By Yin Wilczek
In recent comment letters, small businesses and other industry representatives warned that the Securities and Exchange Commission must lower the costs for issuers and intermediaries if equity-based crowdfunding is to be viable.
Many commenters, including the Small Business Administration’s Office of Advocacy, also are questioning the commission’s estimated compliance costs for those that may want to offer crowdfunded securities.
Conversely, a far smaller group of commenters–including state securities regulators–urged the SEC to increase investor safeguards by, among other measures, eliminating its proposed issuer safe harbor for “insignificant deviations” from the rules.
To implement the Jumpstart Our Business Startups Act, the SEC in October proposed Regulation Crowdfunding, a series of rules that would allow startups and small issuers to raise capital through the online offer and sale of crowdfunded securities .
The SEC’s proposal would impose tiered financial disclosure requirements based on three groups of crowdfunded offerings: below $100,000; from $100,000 to $500,000; and above $500,000. Issuers trying to raise $500,000 or more would have to provide, on an ongoing basis, audited financial statements.

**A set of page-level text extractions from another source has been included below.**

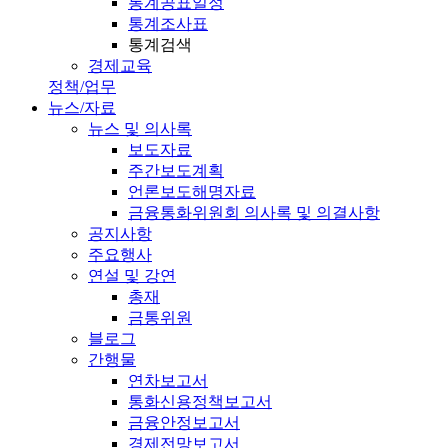
통계공표일정
통계조사표
통계검색
경제교육
정책/업무
뉴스/자료
뉴스 및 의사록
보도자료
주간보도계획
언론보도해명자료
금융통화위원회 의사록 및 의결사항
공지사항
주요행사
연설 및 강연
총재
금통위원
블로그
간행물
연차보고서
통화신용정책보고서
금융안정보고서
경제전망보고서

According to commission estimates, it would cost issuers about:
• $12,960 to $17,960 for an offering below $100,000;
• $25,460 to $55,460 for an offering between $100,000 to $500,000; and
• $47,960 to $122,960 for an offering above $500,000.
Issuers would not be allowed to raise more than $1 million within a 12-month period.
The comment period for the proposal ended Feb. 3, and the commission’s website so far shows that it received more than 250 comments on the rulemaking.